[Annotated element listings]
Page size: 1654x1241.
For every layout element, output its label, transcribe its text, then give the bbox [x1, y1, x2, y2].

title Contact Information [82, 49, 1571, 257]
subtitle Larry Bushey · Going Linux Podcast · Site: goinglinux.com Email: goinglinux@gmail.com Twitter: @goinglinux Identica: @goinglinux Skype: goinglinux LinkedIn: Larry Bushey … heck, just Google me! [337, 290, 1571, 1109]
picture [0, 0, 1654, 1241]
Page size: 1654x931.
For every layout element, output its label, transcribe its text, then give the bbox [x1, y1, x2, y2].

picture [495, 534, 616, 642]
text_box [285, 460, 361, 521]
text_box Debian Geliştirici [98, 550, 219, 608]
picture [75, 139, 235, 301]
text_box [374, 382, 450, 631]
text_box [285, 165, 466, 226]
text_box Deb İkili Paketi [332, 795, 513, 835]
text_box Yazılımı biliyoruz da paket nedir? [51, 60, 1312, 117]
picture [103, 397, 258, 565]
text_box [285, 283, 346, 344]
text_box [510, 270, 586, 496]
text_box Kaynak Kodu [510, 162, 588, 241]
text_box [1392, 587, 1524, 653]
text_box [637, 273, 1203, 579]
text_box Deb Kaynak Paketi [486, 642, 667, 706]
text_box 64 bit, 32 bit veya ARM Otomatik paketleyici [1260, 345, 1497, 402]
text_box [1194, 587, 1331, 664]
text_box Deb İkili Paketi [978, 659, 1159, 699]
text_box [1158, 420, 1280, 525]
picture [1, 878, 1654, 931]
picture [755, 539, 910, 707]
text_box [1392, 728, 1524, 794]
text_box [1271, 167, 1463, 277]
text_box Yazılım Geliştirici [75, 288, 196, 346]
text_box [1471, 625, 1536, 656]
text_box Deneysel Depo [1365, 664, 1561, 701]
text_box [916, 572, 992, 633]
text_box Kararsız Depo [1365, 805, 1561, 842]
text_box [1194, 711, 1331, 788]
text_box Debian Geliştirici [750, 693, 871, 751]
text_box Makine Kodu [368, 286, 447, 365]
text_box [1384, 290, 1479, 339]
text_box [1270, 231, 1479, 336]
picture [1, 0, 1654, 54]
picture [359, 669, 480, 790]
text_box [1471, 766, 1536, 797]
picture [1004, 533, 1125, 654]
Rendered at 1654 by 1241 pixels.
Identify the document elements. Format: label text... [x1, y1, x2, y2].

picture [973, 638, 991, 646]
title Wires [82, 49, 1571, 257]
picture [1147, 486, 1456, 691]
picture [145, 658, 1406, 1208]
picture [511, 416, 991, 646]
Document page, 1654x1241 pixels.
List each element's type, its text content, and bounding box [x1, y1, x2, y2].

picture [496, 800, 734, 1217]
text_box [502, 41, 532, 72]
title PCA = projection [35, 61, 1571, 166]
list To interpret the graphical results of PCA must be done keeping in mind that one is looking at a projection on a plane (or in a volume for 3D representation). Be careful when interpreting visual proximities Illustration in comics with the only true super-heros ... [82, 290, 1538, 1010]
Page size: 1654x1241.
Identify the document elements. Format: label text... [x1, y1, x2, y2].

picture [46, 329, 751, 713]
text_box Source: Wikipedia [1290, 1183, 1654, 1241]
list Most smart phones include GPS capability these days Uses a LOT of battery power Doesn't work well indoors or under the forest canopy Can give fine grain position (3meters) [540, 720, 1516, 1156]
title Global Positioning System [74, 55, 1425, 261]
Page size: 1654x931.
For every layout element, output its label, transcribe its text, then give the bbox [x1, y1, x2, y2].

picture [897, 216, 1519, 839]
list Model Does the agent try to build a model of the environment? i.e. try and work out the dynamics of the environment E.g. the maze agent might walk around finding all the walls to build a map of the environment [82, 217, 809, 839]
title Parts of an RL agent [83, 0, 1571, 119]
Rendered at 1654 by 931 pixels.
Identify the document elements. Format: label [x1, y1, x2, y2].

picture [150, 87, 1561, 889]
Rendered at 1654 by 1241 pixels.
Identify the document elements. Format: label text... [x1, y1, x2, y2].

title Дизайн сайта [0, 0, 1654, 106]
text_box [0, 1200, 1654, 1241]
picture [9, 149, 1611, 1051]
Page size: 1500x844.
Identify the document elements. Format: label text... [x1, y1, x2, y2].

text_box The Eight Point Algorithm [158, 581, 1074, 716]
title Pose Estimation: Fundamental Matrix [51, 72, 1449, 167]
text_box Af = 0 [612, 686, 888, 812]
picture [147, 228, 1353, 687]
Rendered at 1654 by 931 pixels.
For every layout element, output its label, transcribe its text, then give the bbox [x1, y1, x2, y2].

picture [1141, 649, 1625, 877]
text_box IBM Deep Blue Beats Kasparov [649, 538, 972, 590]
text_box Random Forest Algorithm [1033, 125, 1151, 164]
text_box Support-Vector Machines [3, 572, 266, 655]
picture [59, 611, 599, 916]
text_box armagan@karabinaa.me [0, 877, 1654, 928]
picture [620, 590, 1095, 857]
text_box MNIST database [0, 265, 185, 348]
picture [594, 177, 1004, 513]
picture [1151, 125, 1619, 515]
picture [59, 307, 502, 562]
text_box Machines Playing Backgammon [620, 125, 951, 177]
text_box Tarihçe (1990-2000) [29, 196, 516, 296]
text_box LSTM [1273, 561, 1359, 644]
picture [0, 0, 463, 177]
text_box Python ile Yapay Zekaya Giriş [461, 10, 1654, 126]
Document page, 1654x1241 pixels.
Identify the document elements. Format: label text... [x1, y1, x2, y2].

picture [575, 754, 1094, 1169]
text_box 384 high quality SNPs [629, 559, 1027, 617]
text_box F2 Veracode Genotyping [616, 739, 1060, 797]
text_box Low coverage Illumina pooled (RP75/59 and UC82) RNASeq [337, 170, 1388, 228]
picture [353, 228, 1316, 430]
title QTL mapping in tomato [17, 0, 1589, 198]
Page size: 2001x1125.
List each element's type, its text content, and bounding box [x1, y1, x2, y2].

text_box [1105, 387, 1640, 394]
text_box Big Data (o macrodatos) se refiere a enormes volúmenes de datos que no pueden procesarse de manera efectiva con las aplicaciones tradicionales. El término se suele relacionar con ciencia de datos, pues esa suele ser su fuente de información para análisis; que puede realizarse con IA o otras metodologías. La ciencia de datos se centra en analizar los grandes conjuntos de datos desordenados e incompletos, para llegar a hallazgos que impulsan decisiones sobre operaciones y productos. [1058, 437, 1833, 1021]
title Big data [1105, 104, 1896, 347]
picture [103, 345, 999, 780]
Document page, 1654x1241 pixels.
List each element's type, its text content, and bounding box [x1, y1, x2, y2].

**WHAT IS BEING ASKED:**
Can you return every line of the data above word for word, with nothing left out or changed?

**ANSWER TO THE TASK:**
Page size: 1654x1241.
For every layout element, output its label, transcribe its text, then give the bbox [x1, y1, x2, y2].

title Contact Information [82, 49, 1571, 257]
subtitle Larry Bushey · Going Linux Podcast · Site: goinglinux.com Email: goinglinux@gmail.com Twitter: @goinglinux Identica: @goinglinux Skype: goinglinux LinkedIn: Larry Bushey … heck, just Google me! [337, 290, 1571, 1109]
picture [0, 0, 1654, 1241]
Page size: 1654x931.
For every layout element, output its label, transcribe its text, then give the bbox [x1, y1, x2, y2].

picture [495, 534, 616, 642]
text_box [285, 460, 361, 521]
text_box Debian Geliştirici [98, 550, 219, 608]
picture [75, 139, 235, 301]
text_box [374, 382, 450, 631]
text_box [285, 165, 466, 226]
text_box Deb İkili Paketi [332, 795, 513, 835]
text_box Yazılımı biliyoruz da paket nedir? [51, 60, 1312, 117]
picture [103, 397, 258, 565]
text_box [285, 283, 346, 344]
text_box [510, 270, 586, 496]
text_box Kaynak Kodu [510, 162, 588, 241]
text_box [1392, 587, 1524, 653]
text_box [637, 273, 1203, 579]
text_box Deb Kaynak Paketi [486, 642, 667, 706]
text_box 64 bit, 32 bit veya ARM Otomatik paketleyici [1260, 345, 1497, 402]
text_box [1194, 587, 1331, 664]
text_box Deb İkili Paketi [978, 659, 1159, 699]
text_box [1158, 420, 1280, 525]
picture [1, 878, 1654, 931]
picture [755, 539, 910, 707]
text_box [1392, 728, 1524, 794]
text_box [1271, 167, 1463, 277]
text_box Yazılım Geliştirici [75, 288, 196, 346]
text_box [1471, 625, 1536, 656]
text_box Deneysel Depo [1365, 664, 1561, 701]
text_box [916, 572, 992, 633]
text_box Kararsız Depo [1365, 805, 1561, 842]
text_box [1194, 711, 1331, 788]
text_box Debian Geliştirici [750, 693, 871, 751]
text_box Makine Kodu [368, 286, 447, 365]
text_box [1384, 290, 1479, 339]
text_box [1270, 231, 1479, 336]
picture [1, 0, 1654, 54]
picture [359, 669, 480, 790]
text_box [1471, 766, 1536, 797]
picture [1004, 533, 1125, 654]
Rendered at 1654 by 1241 pixels.
Identify the document elements. Format: label text... [x1, y1, x2, y2].

picture [973, 638, 991, 646]
title Wires [82, 49, 1571, 257]
picture [1147, 486, 1456, 691]
picture [145, 658, 1406, 1208]
picture [511, 416, 991, 646]
Document page, 1654x1241 pixels.
List each element's type, its text content, and bounding box [x1, y1, x2, y2].

picture [496, 800, 734, 1217]
text_box [502, 41, 532, 72]
title PCA = projection [35, 61, 1571, 166]
list To interpret the graphical results of PCA must be done keeping in mind that one is looking at a projection on a plane (or in a volume for 3D representation). Be careful when interpreting visual proximities Illustration in comics with the only true super-heros ... [82, 290, 1538, 1010]
Page size: 1654x1241.
Identify the document elements. Format: label text... [x1, y1, x2, y2].

picture [46, 329, 751, 713]
text_box Source: Wikipedia [1290, 1183, 1654, 1241]
list Most smart phones include GPS capability these days Uses a LOT of battery power Doesn't work well indoors or under the forest canopy Can give fine grain position (3meters) [540, 720, 1516, 1156]
title Global Positioning System [74, 55, 1425, 261]
Page size: 1654x931.
For every layout element, output its label, transcribe its text, then give the bbox [x1, y1, x2, y2].

picture [897, 216, 1519, 839]
list Model Does the agent try to build a model of the environment? i.e. try and work out the dynamics of the environment E.g. the maze agent might walk around finding all the walls to build a map of the environment [82, 217, 809, 839]
title Parts of an RL agent [83, 0, 1571, 119]
Rendered at 1654 by 931 pixels.
Identify the document elements. Format: label [x1, y1, x2, y2].

picture [150, 87, 1561, 889]
Rendered at 1654 by 1241 pixels.
Identify the document elements. Format: label text... [x1, y1, x2, y2].

title Дизайн сайта [0, 0, 1654, 106]
text_box [0, 1200, 1654, 1241]
picture [9, 149, 1611, 1051]
Page size: 1500x844.
Identify the document elements. Format: label text... [x1, y1, x2, y2].

text_box The Eight Point Algorithm [158, 581, 1074, 716]
title Pose Estimation: Fundamental Matrix [51, 72, 1449, 167]
text_box Af = 0 [612, 686, 888, 812]
picture [147, 228, 1353, 687]
Rendered at 1654 by 931 pixels.
For every layout element, output its label, transcribe its text, then give the bbox [x1, y1, x2, y2].

picture [1141, 649, 1625, 877]
text_box IBM Deep Blue Beats Kasparov [649, 538, 972, 590]
text_box Random Forest Algorithm [1033, 125, 1151, 164]
text_box Support-Vector Machines [3, 572, 266, 655]
picture [59, 611, 599, 916]
text_box armagan@karabinaa.me [0, 877, 1654, 928]
picture [620, 590, 1095, 857]
text_box MNIST database [0, 265, 185, 348]
picture [594, 177, 1004, 513]
picture [1151, 125, 1619, 515]
picture [59, 307, 502, 562]
text_box Machines Playing Backgammon [620, 125, 951, 177]
text_box Tarihçe (1990-2000) [29, 196, 516, 296]
text_box LSTM [1273, 561, 1359, 644]
picture [0, 0, 463, 177]
text_box Python ile Yapay Zekaya Giriş [461, 10, 1654, 126]
Document page, 1654x1241 pixels.
Identify the document elements. Format: label text... [x1, y1, x2, y2].

picture [575, 754, 1094, 1169]
text_box 384 high quality SNPs [629, 559, 1027, 617]
text_box F2 Veracode Genotyping [616, 739, 1060, 797]
text_box Low coverage Illumina pooled (RP75/59 and UC82) RNASeq [337, 170, 1388, 228]
picture [353, 228, 1316, 430]
title QTL mapping in tomato [17, 0, 1589, 198]
Page size: 2001x1125.
List each element's type, its text content, and bounding box [x1, y1, x2, y2].

text_box [1105, 387, 1640, 394]
text_box Big Data (o macrodatos) se refiere a enormes volúmenes de datos que no pueden procesarse de manera efectiva con las aplicaciones tradicionales. El término se suele relacionar con ciencia de datos, pues esa suele ser su fuente de información para análisis; que puede realizarse con IA o otras metodologías. La ciencia de datos se centra en analizar los grandes conjuntos de datos desordenados e incompletos, para llegar a hallazgos que impulsan decisiones sobre operaciones y productos. [1058, 437, 1833, 1021]
title Big data [1105, 104, 1896, 347]
picture [103, 345, 999, 780]
Document page, 1654x1241 pixels.
List each element's type, its text content, and bounding box [x1, y1, x2, y2].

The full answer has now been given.